=== Section Start ===

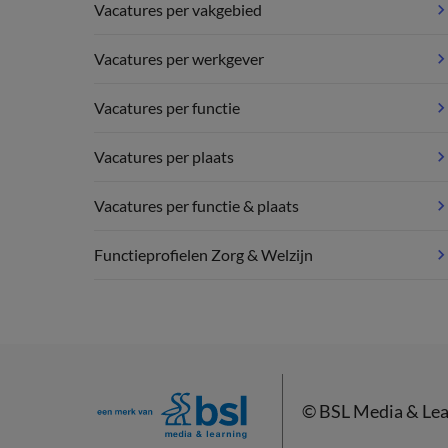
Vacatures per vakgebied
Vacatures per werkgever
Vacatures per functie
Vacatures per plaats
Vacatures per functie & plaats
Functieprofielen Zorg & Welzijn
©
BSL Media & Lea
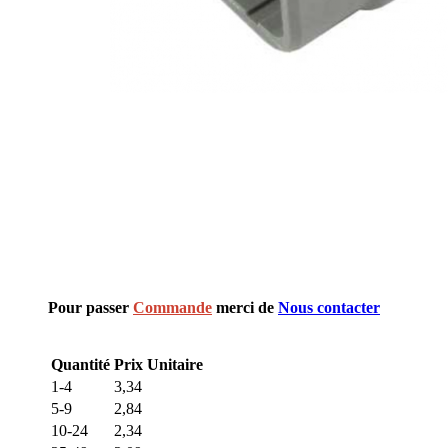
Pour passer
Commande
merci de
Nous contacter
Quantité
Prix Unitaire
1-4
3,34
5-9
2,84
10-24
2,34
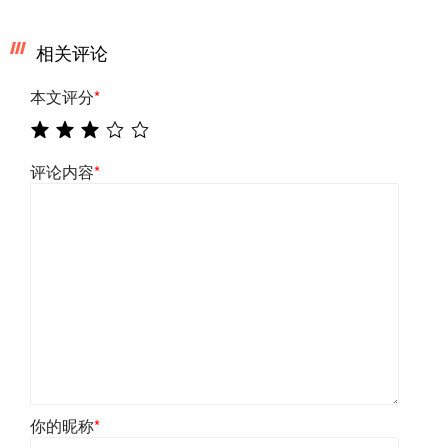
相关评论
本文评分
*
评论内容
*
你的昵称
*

=== Section End ===
=== Section Start ===

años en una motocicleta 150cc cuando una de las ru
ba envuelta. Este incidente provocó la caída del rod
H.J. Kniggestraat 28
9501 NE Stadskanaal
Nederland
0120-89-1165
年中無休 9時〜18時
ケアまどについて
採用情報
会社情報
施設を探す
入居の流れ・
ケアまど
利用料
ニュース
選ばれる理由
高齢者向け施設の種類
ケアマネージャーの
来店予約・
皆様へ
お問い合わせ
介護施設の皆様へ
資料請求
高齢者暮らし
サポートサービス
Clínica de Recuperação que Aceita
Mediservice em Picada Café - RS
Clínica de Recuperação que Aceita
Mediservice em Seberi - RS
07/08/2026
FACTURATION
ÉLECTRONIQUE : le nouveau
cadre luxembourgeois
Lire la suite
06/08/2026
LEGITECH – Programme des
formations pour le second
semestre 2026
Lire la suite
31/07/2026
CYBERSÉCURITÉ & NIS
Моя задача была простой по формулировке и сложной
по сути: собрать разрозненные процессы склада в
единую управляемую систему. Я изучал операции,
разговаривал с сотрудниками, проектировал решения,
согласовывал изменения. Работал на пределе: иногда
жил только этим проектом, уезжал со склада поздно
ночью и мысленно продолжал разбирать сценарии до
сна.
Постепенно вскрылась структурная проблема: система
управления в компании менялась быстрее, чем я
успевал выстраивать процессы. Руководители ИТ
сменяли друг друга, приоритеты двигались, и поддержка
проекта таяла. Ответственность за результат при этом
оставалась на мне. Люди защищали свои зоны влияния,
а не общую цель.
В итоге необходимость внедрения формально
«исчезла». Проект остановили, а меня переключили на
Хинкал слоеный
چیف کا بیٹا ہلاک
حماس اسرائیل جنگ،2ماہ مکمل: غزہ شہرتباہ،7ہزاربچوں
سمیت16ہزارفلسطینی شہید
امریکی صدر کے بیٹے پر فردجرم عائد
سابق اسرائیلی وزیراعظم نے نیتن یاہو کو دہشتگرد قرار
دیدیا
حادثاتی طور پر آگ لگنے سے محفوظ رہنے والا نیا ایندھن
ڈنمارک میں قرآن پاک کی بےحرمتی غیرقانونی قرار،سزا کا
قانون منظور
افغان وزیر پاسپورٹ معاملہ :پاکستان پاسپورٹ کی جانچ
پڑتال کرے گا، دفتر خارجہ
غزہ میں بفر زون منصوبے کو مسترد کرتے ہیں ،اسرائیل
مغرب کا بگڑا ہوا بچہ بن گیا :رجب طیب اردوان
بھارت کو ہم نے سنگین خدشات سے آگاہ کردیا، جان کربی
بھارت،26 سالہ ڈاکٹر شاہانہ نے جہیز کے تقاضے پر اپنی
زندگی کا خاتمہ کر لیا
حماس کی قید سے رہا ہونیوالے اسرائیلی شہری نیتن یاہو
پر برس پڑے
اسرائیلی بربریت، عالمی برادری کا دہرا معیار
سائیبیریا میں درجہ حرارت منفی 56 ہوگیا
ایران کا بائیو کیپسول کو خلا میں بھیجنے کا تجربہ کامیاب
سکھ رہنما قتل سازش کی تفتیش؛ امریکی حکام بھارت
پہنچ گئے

=== Section End ===

* [Work instruction]:
Pick out each line in the items above that contains the string "قرار". Case counts.

* [Exercise solution]:
سابق اسرائیلی وزیراعظم نے نیتن یاہو کو دہشتگرد قرار
ڈنمارک میں قرآن پاک کی بےحرمتی غیرقانونی قرار،سزا کا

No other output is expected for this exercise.